> _Instruction 1_
Reproduce word for word everything in the Marina Endicott interview from "So I have stayed" down to "for the interwebs.".
> _Instruction 2_
For each statement, answer yes or no to whether it agrees with the Marina Endicott interview, and quote the interview's deciding words exactly: (a) Her first novel was a finalist for the Giller Prize. (b) Both of her children were born during Peter's first RCMP posting in Mayerthorpe. (c) At school, she identifies first as a writer.

> _Text section_
Start of Block
5 July 2009
Interview: Marina Endicott
Your back of the book bio:
Started writing while working in theatre as an actor, director and dramaturge. Was Associate Dramaturge at the Banff Centre Playwrights Colony for five years in the 90s, ran the Saskatchewan Playwrights Centre for many years. The usual progression of stories in journals, a couple of small awards, shortlisted for the Journey Prize; first novel Open Arms published by D&M in 2001, shortlisted for Amazon/Books In Canada First Novel award. Second novel, Good to a Fault in the first season of Freehand Books, finalist for the Giller Prize and won the Commonwealth Writers Prize for Best Book, Canada & the Caribbean. GTAF will be published in the US, UK and Australia in 2010. Next book, about a sister-trio-harmony vaudeville act touring the prairies in 1911, due out in 2011.
Your playground bio:
Mother of Will, now 15, and Rachel, now 13, both born while we were on Peter’s first posting with the RCMP in Mayerthorpe, Alberta. When Will was one I worked as editor of the Mayerthorpe newspaper for six months, because a perfect grandmotherly babysitter offered to look after him, but I soon gave up on working outside—too much strain on everyone. Because Peter worked shifts (and it seemed like mostly nights) and needed a quiet house during the day, conventional babysitting didn’t work for us. And maybe because we were both quite old to be starting on this, after believing we wouldn’t be able to, we wanted to be with our children ourselves.
So I have stayed at home with them all this time, but have always worked more than full time on a variety of freelance editing and design jobs. Thank god for the interwebs.
Do you identify yourself as first a writer and then a mother, the other way around, or something else? Why do you think this is?
Depends on where I am. At school, definitely first a mother, possibly later as a writer (but remaining very wary of volunteer positions on the school newsletter).
Everywhere else, as a writer and possibly later as a mother, after sussing out the situation. I try not to talk about Will and Rachel, or their father Peter Ormshaw, partly because I try to keep their privacy intact, mostly because the danger is that I will talk about nothing else.
Did you always want to be a writer? A mother? How does the reality differ from the fantasy?
End of Block
> _Data extracts_
Start of Block
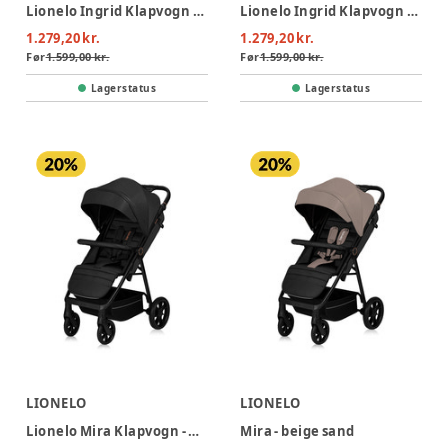
Lionelo Ingrid Klapvogn - Black Onyx
Lionelo Ingrid Klapvogn - Beige Sand
1.279,20 kr.
1.279,20 kr.
Før
1.599,00 kr.
Før
1.599,00 kr.
Lagerstatus
Lagerstatus
LIONELO
LIONELO
Lionelo Mira Klapvogn - Black Onyx
Mira - beige sand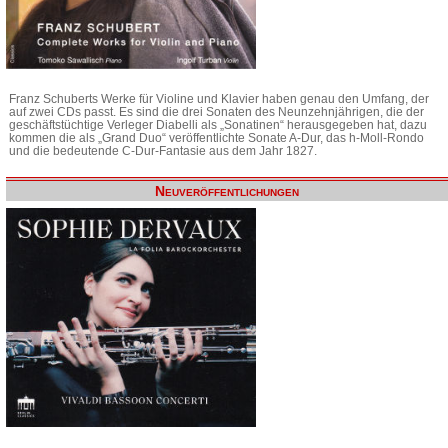
Franz Schuberts Werke für Violine und Klavier haben genau den Umfang, der
auf zwei CDs passt. Es sind die drei Sonaten des Neunzehnjährigen, die der
geschäftstüchtige Verleger Diabelli als „Sonatinen“ herausgegeben hat, dazu
kommen die als „Grand Duo“ veröffentlichte Sonate A-Dur, das h-Moll-Rondo
und die bedeutende C-Dur-Fantasie aus dem Jahr 1827.
Neuveröffentlichungen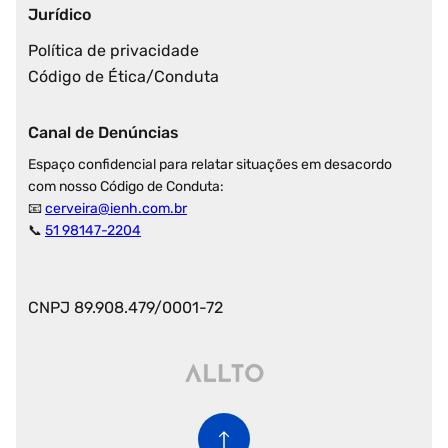
Jurídico
Política de privacidade
Código de Ética/Conduta
Canal de Denúncias
Espaço confidencial para relatar situações em desacordo
com nosso Código de Conduta:
📧
cerveira@ienh.com.br
📞
51 98147-2204
CNPJ 89.908.479/0001-72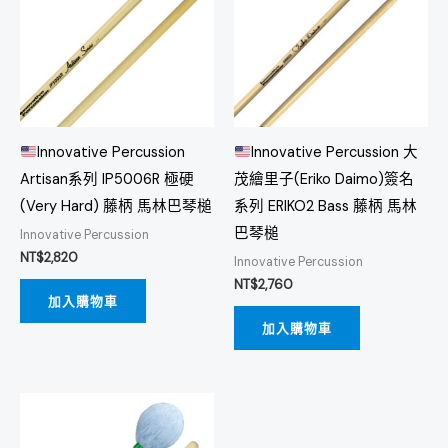
Innovative Percussion
Innovative Percussion 大
Artisan系列 IP5006R 極硬
茂繪里子(Eriko Daimo)簽名
(Very Hard) 藤柄 馬林巴琴槌
系列 ERIKO2 Bass 藤柄 馬林
巴琴槌
Innovative Percussion
NT$
2,820
Innovative Percussion
NT$
2,760
加入購物車
加入購物車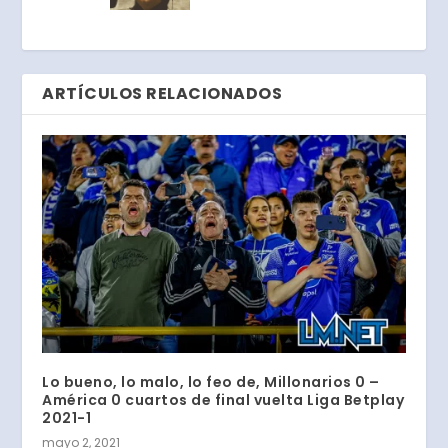
ARTÍCULOS RELACIONADOS
Lo bueno, lo malo, lo feo de, Millonarios 0 –
América 0 cuartos de final vuelta Liga Betplay
2021-1
mayo 2, 2021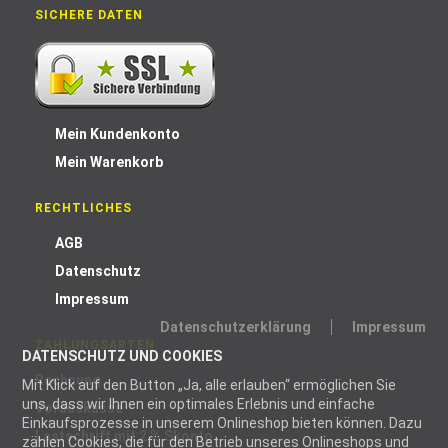
SICHERE DATEN
Mein Kundenkonto
Mein Warenkorb
RECHTLICHES
AGB
Datenschutz
Impressum
Datenschutzerklärung
Impressum
ZAHLUNGSARTEN
DATENSCHUTZ UND COOKIES
Rechnung
Mit Klick auf den Button „Ja, alle erlauben“ ermöglichen Sie
uns, dass wir Ihnen ein optimales Erlebnis und einfache
Vorauskasse
Einkaufsprozesse in unserem Onlineshop bieten können. Dazu
Lastschrift mit 2 % Skonto
zählen Cookies, die für den Betrieb unseres Onlineshops und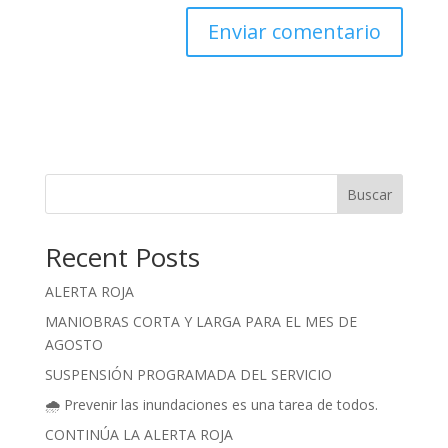
Buscar
Recent Posts
ALERTA ROJA
MANIOBRAS CORTA Y LARGA PARA EL MES DE
AGOSTO
SUSPENSIÓN PROGRAMADA DEL SERVICIO
🌧️ Prevenir las inundaciones es una tarea de todos.
CONTINÚA LA ALERTA ROJA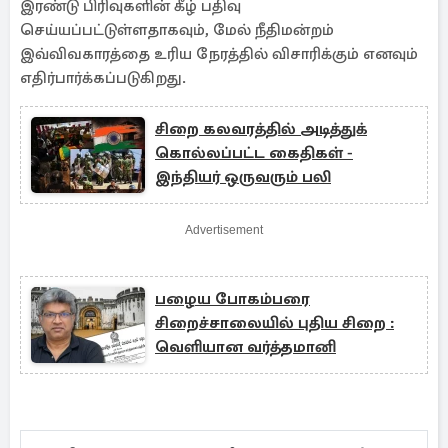
இரண்டு பிரிவுகளின் கீழ் பதிவு
செய்யப்பட்டுள்ளதாகவும், மேல் நீதிமன்றம்
இவ்விவகாரத்தை உரிய நேரத்தில் விசாரிக்கும் எனவும்
எதிர்பார்க்கப்படுகிறது.
சிறை கலவரத்தில் அடித்துக்
கொல்லப்பட்ட கைதிகள் -
இந்தியர் ஒருவரும் பலி
Advertisement
பழைய போகம்பரை
சிறைச்சாலையில் புதிய சிறை :
வெளியான வர்த்தமானி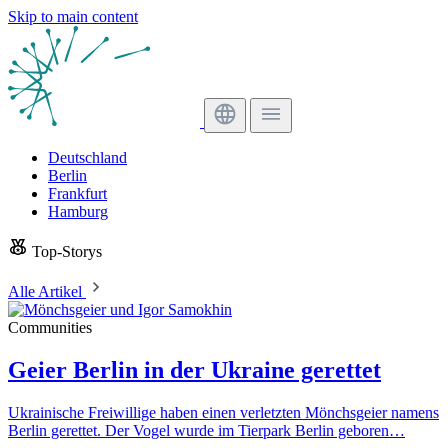
Skip to main content
Deutschland
Berlin
Frankfurt
Hamburg
Top-Storys
Alle Artikel
Communities
Geier Berlin in der Ukraine gerettet
Ukrainische Freiwillige haben einen verletzten Mönchsgeier namens
Berlin gerettet. Der Vogel wurde im Tierpark Berlin geboren…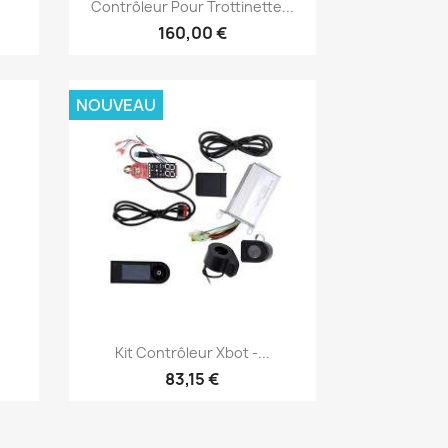
Aperçu rapide

Contrôleur Pour Trottinette...
160,00 €
NOUVEAU
Aperçu rapide

Kit Contrôleur Xbot -...
83,15 €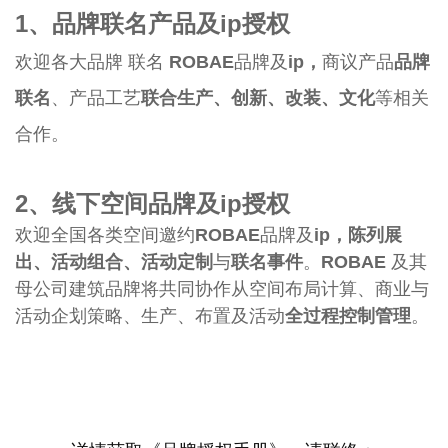
1、品牌
联名产品
及ip授权
欢迎各大品牌 联名
ROBAE
品牌及
ip，
商议产品
品牌
联名
、产品工艺
联合生产
、创新、改装、文化
等相关
合作。
2、
线下空间
品牌及ip授权
欢迎全国各类空间邀约
ROBAE
品牌及
ip，
陈列展
出、活动组合、活动定制
与
联名事件
。
ROBAE
及其
母公司建筑品牌将共同协作从空间布局计算、商业与
活动企划策略、生产、布置及活动
全过程控制管理
。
End of Block
> _Written response 1_
So I have stayed at home with them all this time, but have always worked more than full time on a variety of freelance editing and design jobs. Thank god for the interwebs.

> _Written response 2_
(a) No: "Second novel, Good to a Fault in the first season of Freehand Books, finalist for the Giller Prize"
(b) Yes: "both born while we were on Peter’s first posting with the RCMP in Mayerthorpe, Alberta"
(c) No: "At school, definitely first a mother"